A faithful, word-for-word copy of the records is required, and it must contain no pictures.

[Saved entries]
-.-.-
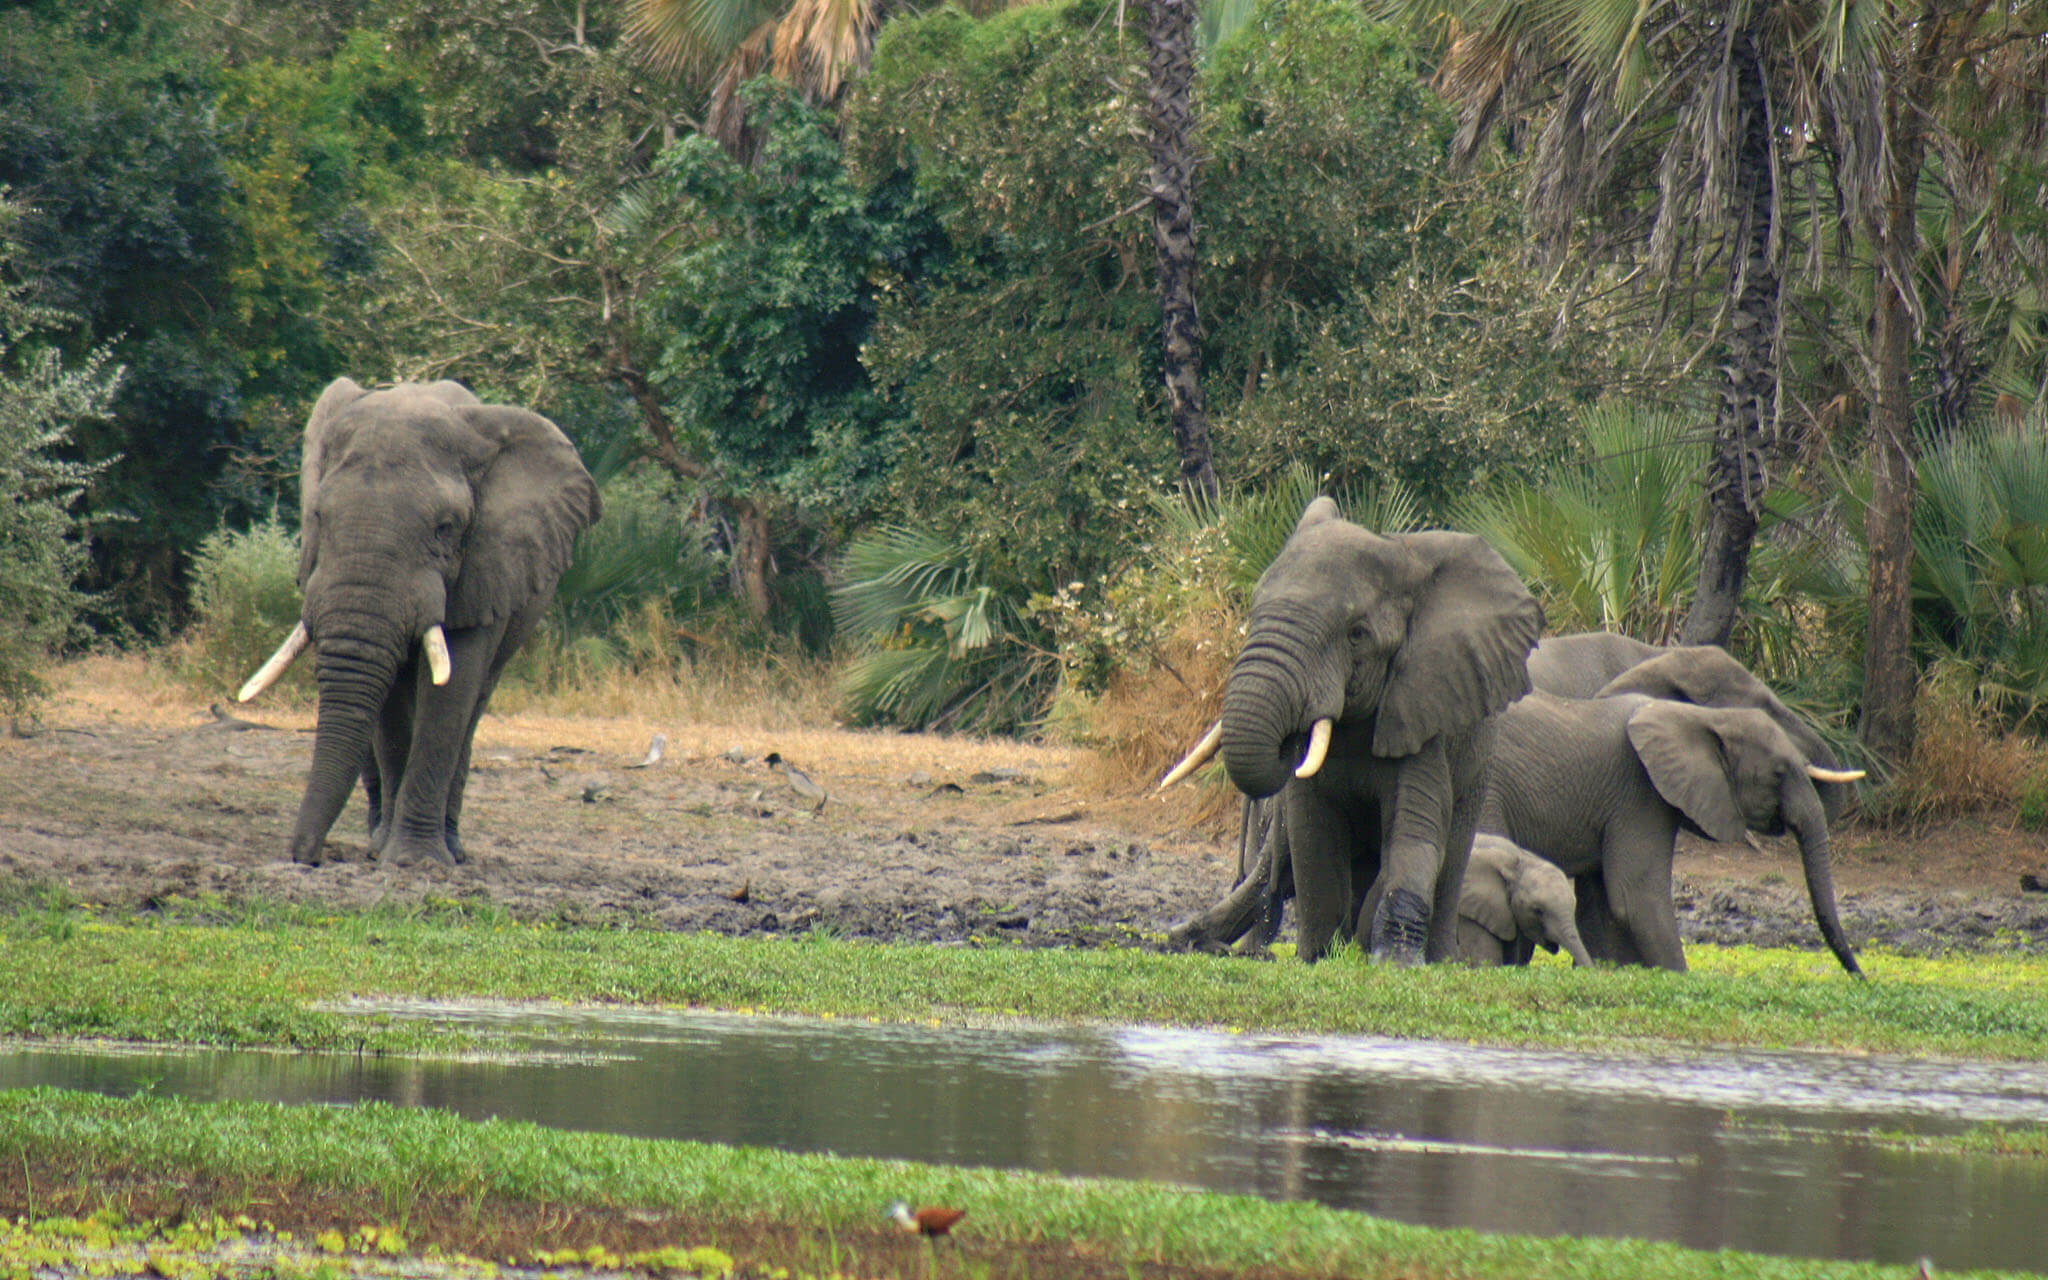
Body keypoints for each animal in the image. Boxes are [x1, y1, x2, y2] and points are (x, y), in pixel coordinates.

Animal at [236, 374, 598, 864]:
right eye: (318, 516)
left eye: (445, 528)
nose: (305, 856)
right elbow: (389, 709)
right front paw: (387, 854)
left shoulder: (486, 563)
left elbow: (451, 692)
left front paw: (415, 861)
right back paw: (377, 838)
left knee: (473, 709)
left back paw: (451, 848)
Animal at [1155, 497, 1540, 958]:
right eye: (1253, 609)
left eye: (1357, 634)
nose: (1290, 737)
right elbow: (1312, 835)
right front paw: (1319, 959)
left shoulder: (1421, 715)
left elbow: (1414, 830)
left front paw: (1395, 962)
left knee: (1449, 854)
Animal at [1482, 692, 1867, 974]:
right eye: (1778, 773)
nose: (1859, 977)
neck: (1701, 716)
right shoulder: (1639, 791)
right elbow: (1636, 897)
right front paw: (1677, 977)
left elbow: (1602, 905)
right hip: (1490, 792)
-.-.-
> **RESPONSE TO THE EXERCISE**:
Body keypoints for each animal in the image. Boxes are [x1, y1, x2, y2] and points are (x, y), in pixel coordinates.

Animal at [236, 374, 598, 864]:
right eye: (318, 516)
left eye: (445, 528)
nose: (305, 856)
right elbow: (389, 709)
right front paw: (387, 854)
left shoulder: (486, 563)
left elbow: (451, 692)
left front paw: (415, 861)
right back paw: (377, 838)
left knee: (473, 709)
left back paw: (451, 848)
Animal at [1155, 497, 1540, 958]:
right eye: (1253, 609)
left eye: (1357, 634)
nose: (1290, 737)
right elbow: (1312, 835)
right front paw: (1319, 959)
left shoulder: (1421, 715)
left elbow: (1414, 830)
left front paw: (1395, 962)
left knee: (1449, 854)
Animal at [1482, 692, 1867, 974]:
right eye: (1778, 773)
nose: (1859, 977)
neck: (1701, 716)
right shoulder: (1639, 791)
right elbow: (1636, 897)
right front paw: (1677, 977)
left elbow: (1602, 905)
right hip: (1490, 792)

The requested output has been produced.